Thursday, August 20, 2020

Two teen movies: Coming of age again

A sometimes powerful 'Words on Bathroom Walls'
     If you’ve ever participated in or listened to conversations about movies, you’ve probably never heard anyone say, “Gee, I wish there more coming-of-age movies about teenagers.”
    Such movies haven't exactly been in short supply.
    Words on Bathroom Walls fits the standard profile but with a major exception. It’s about a teenager who suffers from schizophrenia. That means that Adam (Charlie Plummer), the movie’s main character, hallucinates, erupts in violent outbursts, and lives in a world in which he’s constantly accompanied by three imaginary companions.
     Director Thor Freudenthal (Diary of a Wimpy Kid) does a good job depicting the fragmented world in which Adam spends his time. He shows us what's going on in Adam's mind, trying to make it as real for us as it is for him.
     Adam's trio of hallucinatory companions includes sweet young Rebecca (Anna Sophia Robb). A bro-type (Devon Bostick) represents Adam's party side. Adam's bat-wielding buddy (Lobo Sebastian) plays the role of enforcer.
      Freudenthal doesn't flinch from the issues that torment a young person whose dreams may be thwarted by mental illness. Adam aspires to be a chef.
    Tossed from a high school after a violent incident, Adam finds himself in a last-chance situation at a Catholic school where he meets a priest (Andy Garcia) who's religious but tolerant of Adam's lack of belief.
     Adam’s mom (Molly Parker) is hopeful but she's dealing with other major stresses. Adam deeply distrusts his divorced mom’s live-in lover (Walton Goggins ).
     The movie concentrates on the burgeoning relationship between Adam and a whip-smart student (Taylor Russell) who supplements her income by writing school essays for other students.
     Adam keeps his troubles secret as he vacillates between taking his meds (which have a debilitating side effect) and proceeding without chemical intervention.
     Plummer handles all of this without depriving the audience of the sympathy and engagement it needs to stick with Adam.
    The finale involving a prom and a graduation ceremony strains credibility and the screenplay, adapted by  Nick Neveda from a YA novel by Julia Walton,  isn’t difficult to outguess.
    At its best, though, Words on Bathroom Walls contains moments that are sensitively realized and deserves credit for refusing to suggest that every problem disappears at high school graduation.

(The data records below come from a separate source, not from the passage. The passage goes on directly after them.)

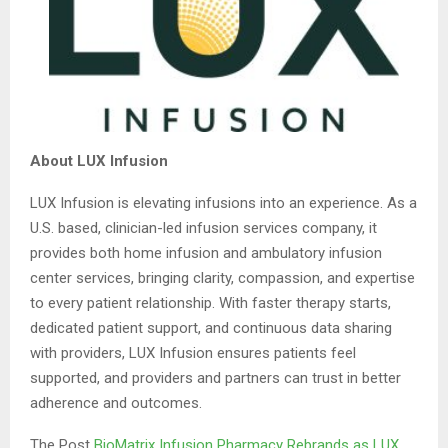
About LUX Infusion
LUX Infusion is elevating infusions into an experience. As a
U.S. based, clinician-led infusion services company, it
provides both home infusion and ambulatory infusion
center services, bringing clarity, compassion, and expertise
to every patient relationship. With faster therapy starts,
dedicated patient support, and continuous data sharing
with providers, LUX Infusion ensures patients feel
supported, and providers and partners can trust in better
adherence and outcomes.
The Post
BioMatrix Infusion Pharmacy Rebrands as LUX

Chemical Hearts, a tame teen offering
    
Chemical Hearts, another teen movie, will be available for streaming on Amazon.
     Directed by Richard TanneChemical Hearts focuses on Henry (Austin Abrams), a teenager who edits his high school newspaper and who fancies himself a writer.  A young woman (Lili Reinhart)  reluctantly functions as an assistant editor on the paper. 
    Entirely normal and decent, Henry struggles to break the walls of silence and reserve that surround Reinhart's Grace,  a teen who mangled her knee in an auto accident in which her football star boyfriend was killed.
    Guilt-ridden and wary, Grace gradually allows Henry to become part of her life.
    The title connotes the movie’s principal notion. Romantic love is a chemical reaction, Henry's older sister tells him. At its height, it feels great but when it's taken away from us, we're miserable.
    Tanne creates a high-school environment that allows for a bit of diversity and also includes some of the touchstones of teen life: a Halloween party, for example.
    The movie deserves credit for taking the hurts of adolescence super-seriously but,  at the same time, can seem too eager to turn adolescent angst into something more profound than it really is.
     Whatever the case, Chemical Hearts never breaks the medium-grade ranks of its well-populated genre.